== Segment start ==

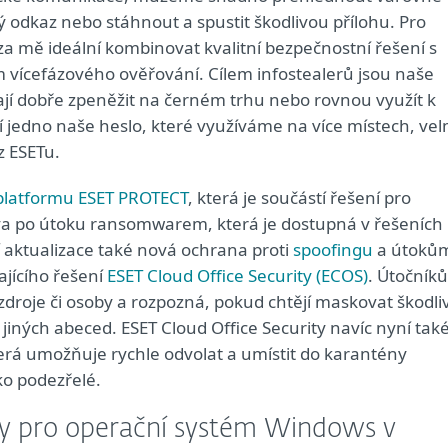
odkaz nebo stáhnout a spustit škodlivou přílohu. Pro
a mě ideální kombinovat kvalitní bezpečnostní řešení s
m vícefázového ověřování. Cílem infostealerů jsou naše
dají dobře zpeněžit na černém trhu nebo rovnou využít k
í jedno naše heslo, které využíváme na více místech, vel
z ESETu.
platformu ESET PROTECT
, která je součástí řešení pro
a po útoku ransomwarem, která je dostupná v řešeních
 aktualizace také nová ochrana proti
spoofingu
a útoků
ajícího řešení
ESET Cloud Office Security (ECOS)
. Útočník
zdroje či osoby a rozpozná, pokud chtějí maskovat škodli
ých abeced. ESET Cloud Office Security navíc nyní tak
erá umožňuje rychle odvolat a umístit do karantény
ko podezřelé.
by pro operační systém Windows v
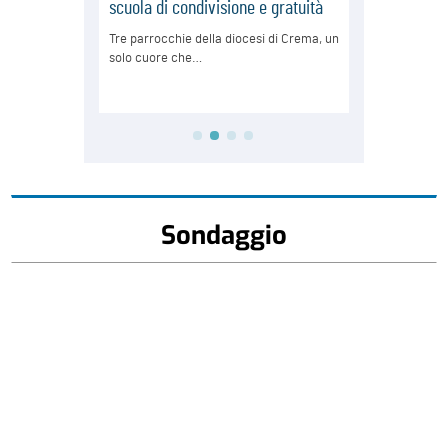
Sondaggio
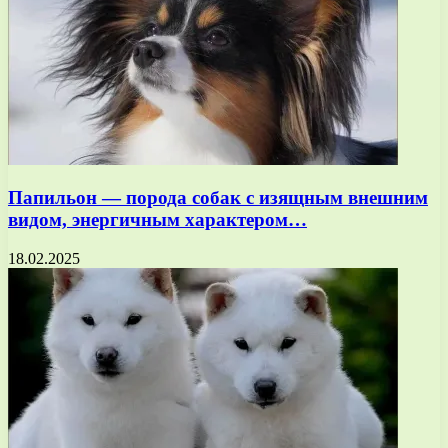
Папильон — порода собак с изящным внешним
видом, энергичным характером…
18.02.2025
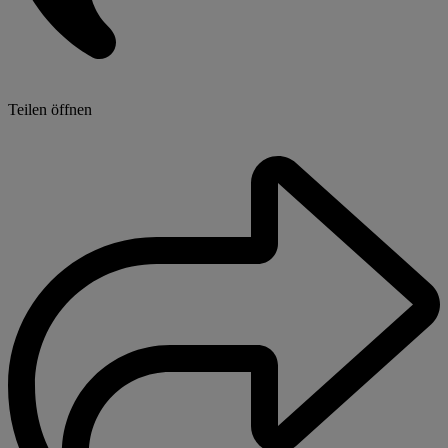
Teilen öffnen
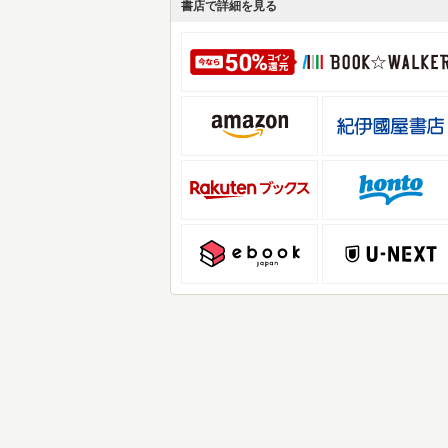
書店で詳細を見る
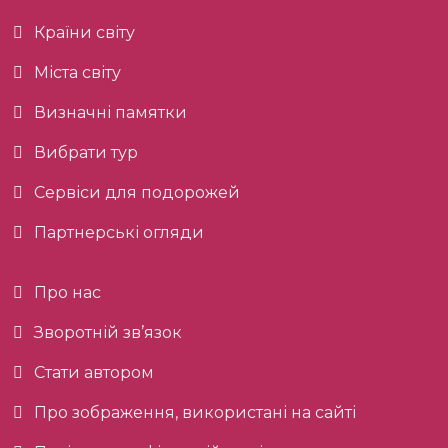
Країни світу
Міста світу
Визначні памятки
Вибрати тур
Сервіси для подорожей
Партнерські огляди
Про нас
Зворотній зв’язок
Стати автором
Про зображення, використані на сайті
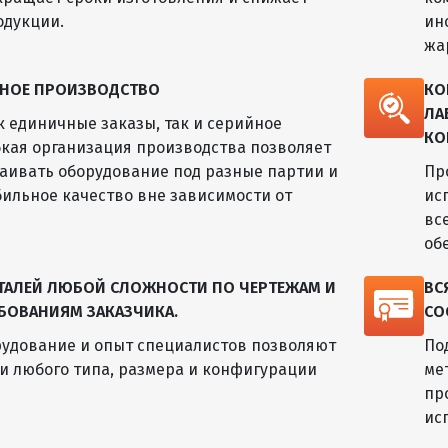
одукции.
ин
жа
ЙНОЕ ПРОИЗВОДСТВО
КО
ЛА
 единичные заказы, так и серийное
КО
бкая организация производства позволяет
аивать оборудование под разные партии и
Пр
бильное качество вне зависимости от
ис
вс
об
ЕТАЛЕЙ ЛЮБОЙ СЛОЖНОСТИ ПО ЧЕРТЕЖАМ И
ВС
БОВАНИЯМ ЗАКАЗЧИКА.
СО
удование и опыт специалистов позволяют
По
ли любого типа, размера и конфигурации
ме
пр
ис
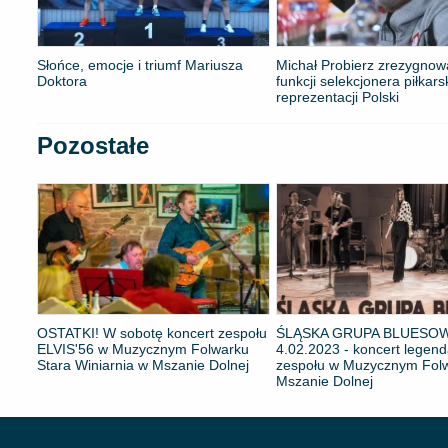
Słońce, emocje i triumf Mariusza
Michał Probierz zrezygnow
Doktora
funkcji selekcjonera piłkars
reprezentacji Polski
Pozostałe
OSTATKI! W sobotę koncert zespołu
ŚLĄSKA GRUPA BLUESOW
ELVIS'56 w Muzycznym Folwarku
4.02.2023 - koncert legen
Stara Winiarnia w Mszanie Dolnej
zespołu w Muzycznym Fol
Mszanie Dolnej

== Segment end ==

WORK TO COMPLETE - State how many lines of the listing contain the word "Dolnej", matching case exactly. Give only the number.

SOLUTION TO THIS TASK - 2